■ EXERCISE BRIEF: Count the lines in the records that contain the string "Blvd", with case counting, and reply with only the number.

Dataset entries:
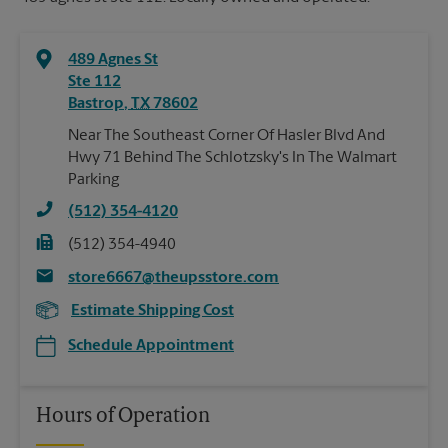
489 Agnes St
Ste 112
Bastrop
,
TX
78602
Near The Southeast Corner Of Hasler Blvd And
Hwy 71 Behind The Schlotzsky's In The Walmart
Parking
(512) 354-4120
(512) 354-4940
store6667@theupsstore.com
Estimate Shipping Cost
Schedule Appointment
Hours of Operation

■ EXERCISE RESPONSE: 1